Lifelong learning with Associate Professor Kudzai Kanhutu

15 February 2024
Associate Professor Kudzai Kanhutu, Bachelor of Medicine and Bachelor of Surgery (Hons) (2005), Global Executive Master of Business Administration (2021)
A passion for social justice led Associate Professor Kudzai Kanhutu naturally towards medicine. Her desire to pursue even bigger goals was the catalyst to undertake a Global Executive MBA.
Associate Professor Kudzai Kanhutu

Associate Professor Kudzai Kanhutu

Associate Professor Kudzai Kanhutu’s first experience studying at the University of Sydney was in the Bachelor of Medicine and Bachelor of Surgery (MBBS) program* where she went on to specialise in infectious diseases. This qualification saw her at the forefront of two major health crises.

“My trauma and loss experiences in the HIV pandemic and again in the COVID pandemic reminded me of how important it is to address structural inequities to deliver wellbeing," says Kudzai.

Kudzai aspires to have a portfolio career that taps into her multiple areas of interest and diverse skillset. In her longstanding commitment to global public health, equitable health outcomes, and health service improvement, Kudzai realised she needed to advance her skills.
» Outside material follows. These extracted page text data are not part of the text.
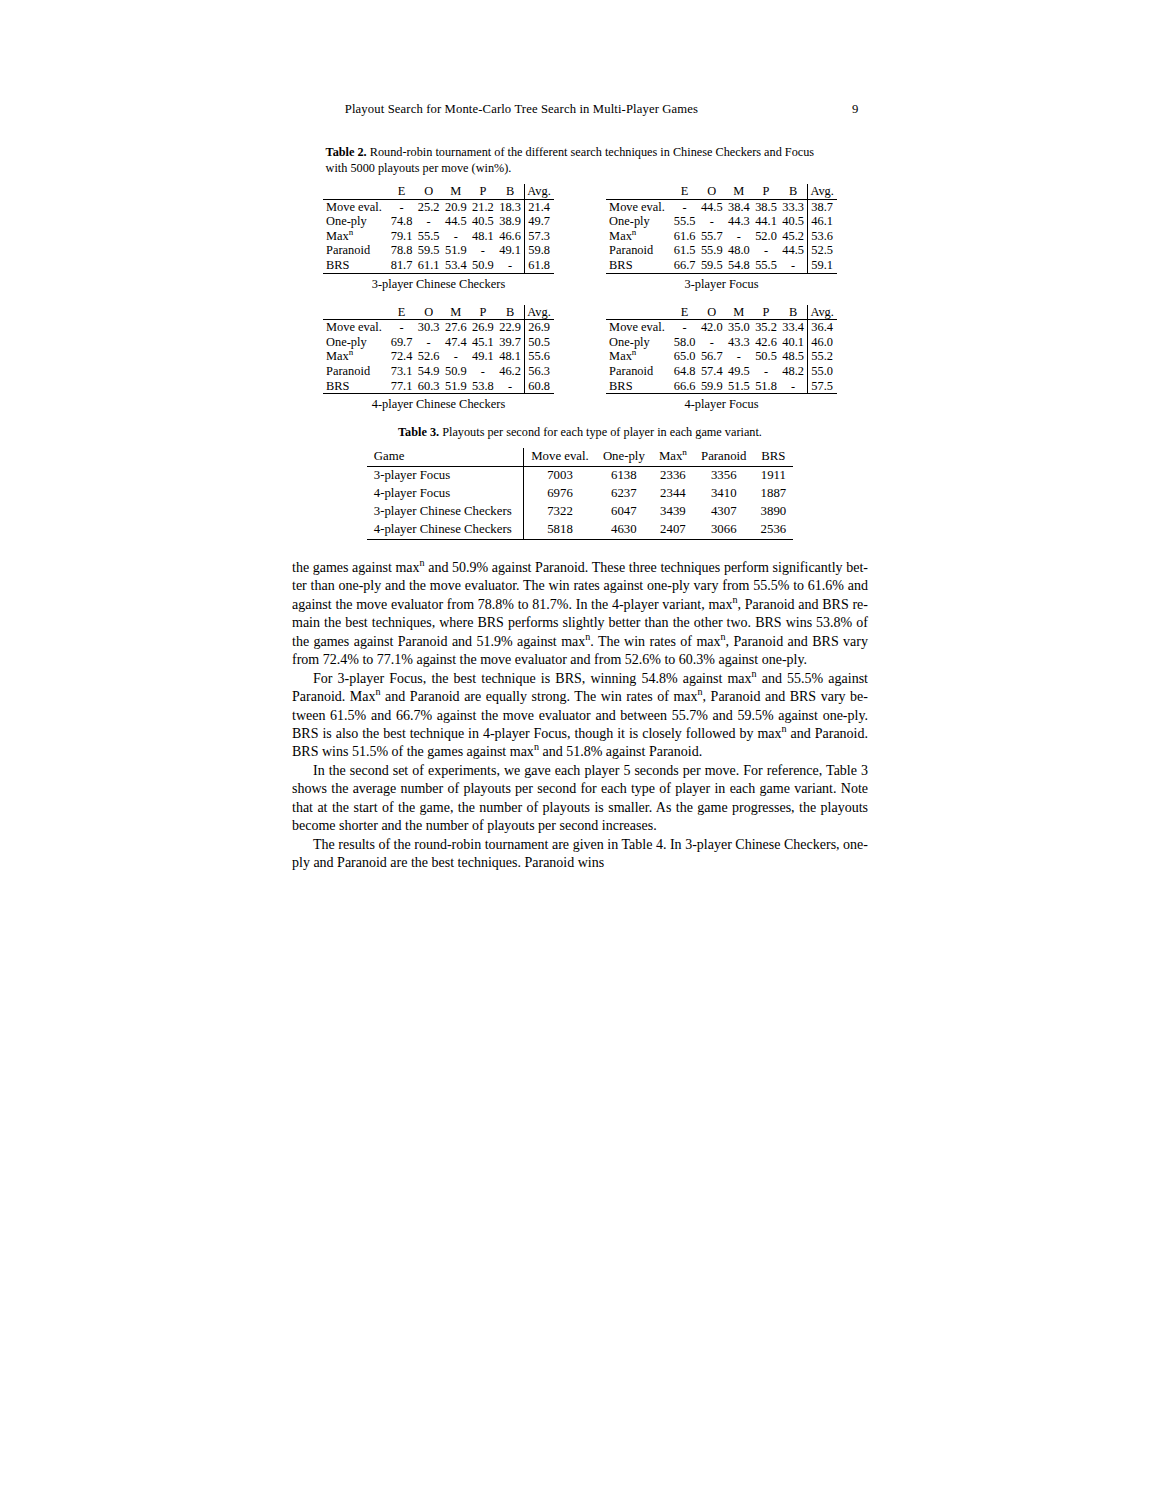Playout Search for Monte-Carlo Tree Search in Multi-Player Games 9
Table 2. Round-robin tournament of the different search techniques in Chinese Checkers and Focus with 5000 playouts per move (win%).
| | E | O | M | P | B | Avg. |
| --- | --- | --- | --- | --- | --- | --- |
| Move eval. | - | 25.2 | 20.9 | 21.2 | 18.3 | 21.4 |
| One-ply | 74.8 | - | 44.5 | 40.5 | 38.9 | 49.7 |
| Max n | 79.1 | 55.5 | - | 48.1 | 46.6 | 57.3 |
| Paranoid | 78.8 | 59.5 | 51.9 | - | 49.1 | 59.8 |
| BRS | 81.7 | 61.1 | 53.4 | 50.9 | - | 61.8 |
3-player Chinese Checkers
| | E | O | M | P | B | Avg. |
| --- | --- | --- | --- | --- | --- | --- |
| Move eval. | - | 44.5 | 38.4 | 38.5 | 33.3 | 38.7 |
| One-ply | 55.5 | - | 44.3 | 44.1 | 40.5 | 46.1 |
| Max n | 61.6 | 55.7 | - | 52.0 | 45.2 | 53.6 |
| Paranoid | 61.5 | 55.9 | 48.0 | - | 44.5 | 52.5 |
| BRS | 66.7 | 59.5 | 54.8 | 55.5 | - | 59.1 |
3-player Focus
| | E | O | M | P | B | Avg. |
| --- | --- | --- | --- | --- | --- | --- |
| Move eval. | - | 30.3 | 27.6 | 26.9 | 22.9 | 26.9 |
| One-ply | 69.7 | - | 47.4 | 45.1 | 39.7 | 50.5 |
| Max n | 72.4 | 52.6 | - | 49.1 | 48.1 | 55.6 |
| Paranoid | 73.1 | 54.9 | 50.9 | - | 46.2 | 56.3 |
| BRS | 77.1 | 60.3 | 51.9 | 53.8 | - | 60.8 |
4-player Chinese Checkers
| | E | O | M | P | B | Avg. |
| --- | --- | --- | --- | --- | --- | --- |
| Move eval. | - | 42.0 | 35.0 | 35.2 | 33.4 | 36.4 |
| One-ply | 58.0 | - | 43.3 | 42.6 | 40.1 | 46.0 |
| Max n | 65.0 | 56.7 | - | 50.5 | 48.5 | 55.2 |
| Paranoid | 64.8 | 57.4 | 49.5 | - | 48.2 | 55.0 |
| BRS | 66.6 | 59.9 | 51.5 | 51.8 | - | 57.5 |
4-player Focus
Table 3. Playouts per second for each type of player in each game variant.
| Game | Move eval. | One-ply | Max n | Paranoid | BRS |
| --- | --- | --- | --- | --- | --- |
| 3-player Focus | 7003 | 6138 | 2336 | 3356 | 1911 |
| 4-player Focus | 6976 | 6237 | 2344 | 3410 | 1887 |
| 3-player Chinese Checkers | 7322 | 6047 | 3439 | 4307 | 3890 |
| 4-player Chinese Checkers | 5818 | 4630 | 2407 | 3066 | 2536 |
the games against maxn and 50.9% against Paranoid. These three techniques perform significantly better than one-ply and the move evaluator. The win rates against one-ply vary from 55.5% to 61.6% and against the move evaluator from 78.8% to 81.7%. In the 4-player variant, maxn, Paranoid and BRS remain the best techniques, where BRS performs slightly better than the other two. BRS wins 53.8% of the games against Paranoid and 51.9% against maxn. The win rates of maxn, Paranoid and BRS vary from 72.4% to 77.1% against the move evaluator and from 52.6% to 60.3% against one-ply.
For 3-player Focus, the best technique is BRS, winning 54.8% against maxn and 55.5% against Paranoid. Maxn and Paranoid are equally strong. The win rates of maxn, Paranoid and BRS vary between 61.5% and 66.7% against the move evaluator and between 55.7% and 59.5% against one-ply. BRS is also the best technique in 4-player Focus, though it is closely followed by maxn and Paranoid. BRS wins 51.5% of the games against maxn and 51.8% against Paranoid.
In the second set of experiments, we gave each player 5 seconds per move. For reference, Table 3 shows the average number of playouts per second for each type of player in each game variant. Note that at the start of the game, the number of playouts is smaller. As the game progresses, the playouts become shorter and the number of playouts per second increases.
The results of the round-robin tournament are given in Table 4. In 3-player Chinese Checkers, one-ply and Paranoid are the best techniques. Paranoid wins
It is this mindset that ultimately led her to undertake the Global Executive MBA (GEMBA) and be awarded a UN Women Australia MBA Scholarship at the Business School.

I celebrate the prospect that an MBA can provide new skills with which to advocate for social justice. To continue the fight for women’s self-determination and ensure the flow of money and power is equitably distributed. Not only to women but for people across the gender diversity spectrum.
Associate Professor Kudzai Kanhutu

Never stop learning

The GEMBA was designed with people like Kudzai in mind, who want to address multifaceted problems, like driving change in the healthcare landscape.

“The program gave me the tools to view the problems I was seeing in healthcare through a new lens and allowed me to focus on addressing overarching issues," says Kudzai.

An enduring memory for Kudzai of her time in the GEMBA program is the bond she formed with the other students. “We worked incredibly hard during the international modules but made time to care for each other," she says.

"This translates so well into the modern workplace. It makes you a better teammate and allows you to sustain the level of self-care and humility it takes to do good work.”

The international modules are a cornerstone of the GEMBA program which can be undertaken in various locations across Australia, Europe, the United States and Asia. In Kudzai’s case, she was able to travel to Singapore and the United States as part of the program. She sees opportunities to learn in every situation.

“All learning is like writing yourself a blank cheque," she says. "I’ve learnt to take stock of every career situation and start thinking, reflecting and being consciously grateful about where it might one day lead.”

I appreciated the honesty and integrity of the University of Sydney team for grounding my GEMBA experience in continuous learning. As we say in Shona, my first language ‘kudzidza hakuperi’ - we never stop learning.
Associate Professor Kudzai Kanhutu

The future of healthcare

Kudzai’s lifelong learning has led her to great professional heights, where she now works as an infectious disease specialist at the Royal Melbourne Hospital as well as Dean of the Royal Australasian College of Physicians.

Since the COVID-19 pandemic, she has seen many changes happen in the Australian healthcare sector. However, there is still much to be done and Kudzai is at the forefront of identifying and solving these issues.

“Our inability to focus on prevention is our greatest downfall. We are seemingly obsessed with disaster recovery healthcare but seldom invest the time and effort it takes to prevent ill health or support good health," she says. "At the clinical interface, there is immense value to be gained through advanced clinical decision support systems."

For Kudzai, this can be helped by strengthening the links between healthcare professionals and the rapidly emerging and intersecting technologies. "[It's about] building the partnership between human workers and machines to reduce administrative burden," she explains. "[To] detect disease and provide better personalised, evidence informed and consistent care."

Through my life experience, and my studies at the University of Sydney, I’ve gained the tools and experience to have an impact in an area I’m really passionate about.
Associate Professor Kudzai Kanhutu

*The Doctor of Medicine (MD) replaced the University of Sydney’s previously offered Bachelor of Medicine/Bachelor of Surgery (MBBS) in 2014.